I happened to capture a similar refresh retry in a Profiler trace recently. I scheduled a refresh for 23:00 UTC on a busy Premium capacity and saw the following:
This trace shows:
No activity before 23:05, which I think shows how busy the capacity was at the time
The first attempted refresh kicked off at 23:05:10 (the first highlighted pair of Command Begin/End events in the screenshot) and failed immediately.
The error message associated with this failure was “You’ve exceeded the capacity limit for dataset refreshes. Try again when fewer datasets are being processed”, an error documented here.

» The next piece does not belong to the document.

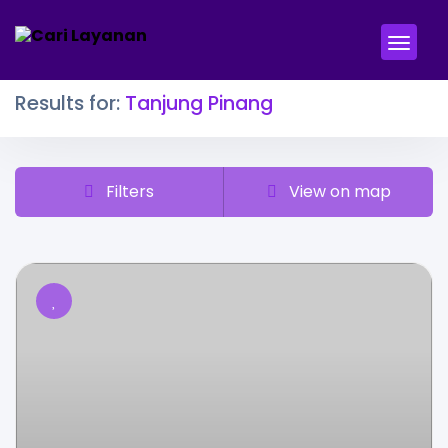
Results for:
Tanjung Pinang
Filters
View on map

This was caused by reaching the limit for the number of concurrent datasets that can be refreshed on a single capacity (as documented in the Model Refresh Parallelism column of the table here).
The dataset refresh kicked off again at 23:06:10 and finished successfully after 42 seconds (the second highlighted pair of Command Begin/End events in the screenshot above).
So two scenarios where Power BI retried a refresh after an initial failure. As I said, though, not all refresh failures result in retries. For example, when I tried refreshing the dataset in this post which fails with a timeout on the SQL Server side, I could see that Power BI only ran the refresh command once:
I don’t know when the Power BI Service does and doesn’t retry a refresh after a failure but I’m trying to find out; I’ll blog again if I do get more information.
While you don’t have any control over retry behaviour if you schedule a refresh in the Power BI Service or kick off a manual refresh from the portal, you do get more control if you refresh using the Enhanced Refresh API and set the retryCount parameter. Indeed the docs for the Enhanced Refresh API have some extra detail about how retryCount and the five hour timeout interact here, mentioning that even if you keep retrying a refresh it will always fail after 24 hours and that the total time for a refresh includes the time taken for all failures before a success. This, for me, is one more reason to use the Enhanced Refresh API for refreshing enterprise-level datasets.